*TASK:* Which lines of the material contain the word "linejoin"? Show each one.

*SOURCE RECORDS:*
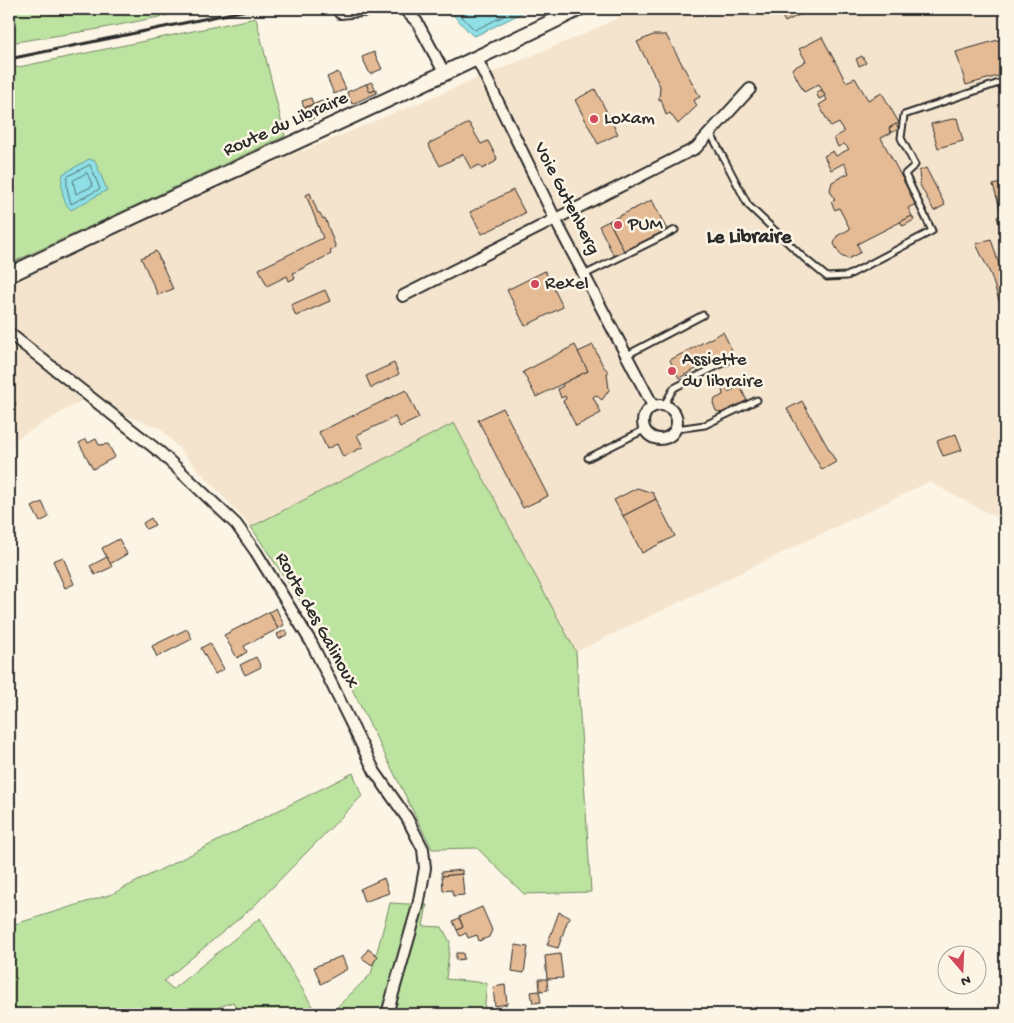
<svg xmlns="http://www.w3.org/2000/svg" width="1014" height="1023" font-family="'Gochi Hand',sans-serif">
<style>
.built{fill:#f5e4cd}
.green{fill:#bce39f;stroke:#748765}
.water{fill:#8ee0e6;stroke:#66989b}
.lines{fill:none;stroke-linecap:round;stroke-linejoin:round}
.shore{stroke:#537376;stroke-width:1}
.building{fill:#e5bb95;stroke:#2b2b2b}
.lane-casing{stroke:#2b2b2b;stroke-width:9}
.street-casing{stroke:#2b2b2b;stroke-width:14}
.secondary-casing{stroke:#2b2b2b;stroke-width:18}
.lane{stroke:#fcf5e5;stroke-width:5}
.street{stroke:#fcf5e5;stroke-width:10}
.secondary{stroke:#fcf5e5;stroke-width:14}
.rail{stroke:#2b2b2b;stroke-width:3}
.poi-dot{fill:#d1495b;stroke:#fcf5e5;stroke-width:2}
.labels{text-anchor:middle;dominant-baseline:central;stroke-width:5;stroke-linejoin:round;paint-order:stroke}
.poi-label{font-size:19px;fill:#2b2b2b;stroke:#fcf5e5;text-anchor:start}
.street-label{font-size:19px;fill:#2b2b2b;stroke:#fcf5e5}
.neighbourhood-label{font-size:20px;font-weight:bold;fill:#2b2b2b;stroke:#fcf5e5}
</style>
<rect width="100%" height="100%" fill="#fcf5e5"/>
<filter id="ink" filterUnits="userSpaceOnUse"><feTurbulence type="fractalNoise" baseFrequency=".02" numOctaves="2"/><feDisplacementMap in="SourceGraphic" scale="10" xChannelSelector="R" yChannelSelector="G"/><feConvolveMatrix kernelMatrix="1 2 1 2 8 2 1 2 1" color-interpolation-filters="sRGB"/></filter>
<g filter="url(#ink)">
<!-- built -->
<path class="built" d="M637 9H1005V522L929 482 576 652 454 423 251 527 160 428 83 400 9 443V264L285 136 303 151 584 34Z"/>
<!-- green -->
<g class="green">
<path d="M9 9H200L93 30 9 43Z"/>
<path d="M256 18 285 136 9 264V69Z"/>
<path d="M454 423 576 652 591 892 524 894 477 848 432 849 331 647 251 527Z"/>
<path d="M353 773 362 796 254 906 164 981 173 989 260 918 317 1014H239L233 1002 200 1014H9V926L112 894Z"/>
<path d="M390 903 427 905 423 926 442 927 450 942 446 979 487 983 484 1014H330L371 974Z"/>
</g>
<!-- water -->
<g class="water">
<path d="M452 9H530L475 36 472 35 454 16Z"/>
<path d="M89 159 95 161 107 190 71 210C62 202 60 185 63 174Z"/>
</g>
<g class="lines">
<!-- shore -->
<g class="shore">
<path d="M457 9 458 13 475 30 518 9"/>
<path d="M90 165 100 189 71 204 67 188V177Z"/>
<path d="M87 173 93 186 76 194 73 181Z"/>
</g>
</g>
<!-- building -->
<g class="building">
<path d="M778 9H798L801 14 785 22Z"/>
<path d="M653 35H666L700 97 694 100 697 106 678 124 670 113 666 115 661 99 659 100 660 86 637 42Z"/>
<path d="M822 37 846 82 855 78 868 100 882 93 899 123 889 128 891 133 881 138 916 204 908 208 912 216 857 244 861 252 848 259 841 256 834 244 837 236 850 229 839 208 835 210 831 202 835 200 830 190 832 182 849 173 844 163 831 170 824 156 833 151 836 156 849 149 844 144 838 147 834 138 844 132 839 123 831 127 819 105 827 100 819 84 804 92 792 69 806 61 799 49Z"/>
<path d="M1005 38V74L966 85 956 52Z"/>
<path d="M374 52 382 69 370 74 362 57Z"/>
<path d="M862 56 866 63 859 66 856 59Z"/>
<path d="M338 72 346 89 334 94 327 77Z"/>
<path d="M372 82 376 90 370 92 366 84Z"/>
<path d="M366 84 370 92 376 90 377 93 352 104 347 92Z"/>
<path d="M595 89 618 134 598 144 575 100Z"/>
<path d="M822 90 825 96 819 99 816 92Z"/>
<path d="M311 98 313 104 304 108 302 101Z"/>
<path d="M322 101 327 113 309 120 304 108Z"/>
<path d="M957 118 963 141 938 148 931 124Z"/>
<path d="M469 123 481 144 488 141 497 158 495 162 482 169 479 165 471 169 463 154 440 166 428 144Z"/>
<path d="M896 124 899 129 891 133 889 128Z"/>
<path d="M926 168 945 205 934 211 920 185 919 171Z"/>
<path d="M1005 182V224L993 185Z"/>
<path d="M513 190 525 213 482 234 470 212Z"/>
<path d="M310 193 318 213H320L323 219 325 218 336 248 330 251 331 254 293 273 295 278 289 281 287 276 267 286 259 269 323 238 306 195Z"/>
<path d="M652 200 667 230 624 251 609 221Z"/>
<path d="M1002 215 1005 232 1002 233 997 217Z"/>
<path d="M912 216 914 220 903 226 900 222Z"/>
<path d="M609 221 624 251 614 256 599 226Z"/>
<path d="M991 239 1005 284V320L991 275 976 244Z"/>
<path d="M156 251 173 289 158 295 141 258Z"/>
<path d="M545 271 563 307 525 326 507 290Z"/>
<path d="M325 290 330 301 296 316 291 305Z"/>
<path d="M723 332 732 350 679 378 670 360Z"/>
<path d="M575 345 588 371 536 397 523 372Z"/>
<path d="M593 345 603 366 609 372 607 373 609 390 602 400 596 395 593 397 601 413 576 426 563 401 566 399 565 396 561 398 558 389 563 386 562 384 588 371 578 352Z"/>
<path d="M394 363 399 374 371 388 366 376Z"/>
<path d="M740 386 747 401 722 413 716 411 713 403 715 399 723 395 722 388 725 387 728 392Z"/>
<path d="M9 390 16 404 9 409Z"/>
<path d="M406 390 419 418 400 427 395 417 357 435 363 447 343 457 337 444 327 449 319 432Z"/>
<path d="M802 401 836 462 822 470 787 409Z"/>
<path d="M503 408 548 496 523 508 478 420Z"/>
<path d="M956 434 962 450 943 456 937 441Z"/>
<path d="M86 439 88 443 96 439 99 445 108 444 115 457 93 469 79 443Z"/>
<path d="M637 488 653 493 656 499 623 516 614 500Z"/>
<path d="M656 499 675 536 642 553 623 516Z"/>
<path d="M42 502 49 517 40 522 32 507Z"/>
<path d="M151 518 155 525 146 529 143 523Z"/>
<path d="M119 539 127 554 110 564 102 548Z"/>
<path d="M63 557 74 584 65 588 53 561Z"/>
<path d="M107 557 112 567 95 575 90 566Z"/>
<path d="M276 608 284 625 278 629 269 612Z"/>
<path d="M269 612 278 629 244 646 247 652 237 658 224 635Z"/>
<path d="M187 629 192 639 157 657 152 646Z"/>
<path d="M286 630 288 634 279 639 277 634Z"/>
<path d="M210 643 224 669 215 674 201 648Z"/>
<path d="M256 657 261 667 245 675 240 665Z"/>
<path d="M462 870V874L442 876 441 872Z"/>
<path d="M462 874 464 895 453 896 452 890 443 891 442 876Z"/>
<path d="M384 878 389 893 364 902 360 889Z"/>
<path d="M482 907 492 930 489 937 479 941 477 935 468 938 466 933 460 936 457 930 463 927 459 917Z"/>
<path d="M559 912 571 918 567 922 558 948 547 945Z"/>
<path d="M459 918 463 927 457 930 453 921Z"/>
<path d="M515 945 528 947 524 973 512 971Z"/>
<path d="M368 949 378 956 372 965 362 958Z"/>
<path d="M456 953H463L464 959 456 960Z"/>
<path d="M560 954 563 978 547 979 545 956Z"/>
<path d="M342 956 347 969 321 984 314 967Z"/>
<path d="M539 979H547L548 990 540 991Z"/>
<path d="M505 985 507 1004 495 1006 493 987Z"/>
<path d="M539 991 541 1002 533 1003 531 992Z"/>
</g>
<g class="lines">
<defs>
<g id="lane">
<path d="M710 132 748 205 804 258 827 277 847 276 932 231 905 174 915 165 901 138 904 115 1005 81"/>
<path d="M584 275 675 230"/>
<path d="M627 355 703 315"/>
<path d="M664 405 674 388 731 359"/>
<path d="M676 429 705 425 757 400"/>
<path d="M588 458 644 430"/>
</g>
<g id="street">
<path d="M404 9 417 22 445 74"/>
<path d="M340 13 381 9"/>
<path d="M477 59 560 229 653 406"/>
<path d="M403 296 696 148 750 89"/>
<path d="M9 333 161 453 236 524 256 552 311 642 375 772 407 818 423 849 425 868 418 906 387 1014"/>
<circle cx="660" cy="422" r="17"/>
</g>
<path id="secondary" d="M9 275C197 184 391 102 578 9"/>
</defs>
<!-- lane casing -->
<use href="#lane" class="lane-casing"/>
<!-- street casing -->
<use href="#street" class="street-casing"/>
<!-- secondary casing -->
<use href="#secondary" class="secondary-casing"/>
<!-- lane -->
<use href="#lane" class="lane"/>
<!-- street -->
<use href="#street" class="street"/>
<!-- secondary -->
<use href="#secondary" class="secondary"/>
<!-- rail -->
<path class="rail" d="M9 59 252 9"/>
</g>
</g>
<!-- markers -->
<g class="poi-dot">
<circle cx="594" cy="119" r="5"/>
<circle cx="618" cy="225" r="5"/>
<circle cx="535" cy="284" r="5"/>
<circle cx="672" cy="371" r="5"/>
</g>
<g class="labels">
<!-- poi labels -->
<g class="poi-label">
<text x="604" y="119">Loxam</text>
<text x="628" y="225">PUM</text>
<text x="545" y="284">Rexel</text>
<text x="682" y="360">Assiette<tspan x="682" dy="22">du libraire</tspan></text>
</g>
<!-- street labels -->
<g class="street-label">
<text transform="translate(286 125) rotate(-24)">Route du Libraire</text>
<text transform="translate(566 199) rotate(63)">Voie Gutenberg</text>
<text transform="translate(316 621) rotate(61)">Route des Galinoux</text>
</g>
<!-- neighbourhood labels -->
<g class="neighbourhood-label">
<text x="749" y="238">Le Libraire</text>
</g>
</g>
<!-- margin -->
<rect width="1014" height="1023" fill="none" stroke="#fcf5e5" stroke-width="30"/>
<rect x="15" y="15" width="984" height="993" fill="none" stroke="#2b2b2b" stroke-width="2" filter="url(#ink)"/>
<!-- north arrow -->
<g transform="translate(962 970) rotate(161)"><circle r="24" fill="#fcf5e5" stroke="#a8a49b"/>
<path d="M0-4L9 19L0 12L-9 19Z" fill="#d1495b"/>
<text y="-8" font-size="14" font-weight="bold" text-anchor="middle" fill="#2b2b2b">N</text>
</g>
</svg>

*EXERCISE RESULT:*
.lines{fill:none;stroke-linecap:round;stroke-linejoin:round}
.labels{text-anchor:middle;dominant-baseline:central;stroke-width:5;stroke-linejoin:round;paint-order:stroke}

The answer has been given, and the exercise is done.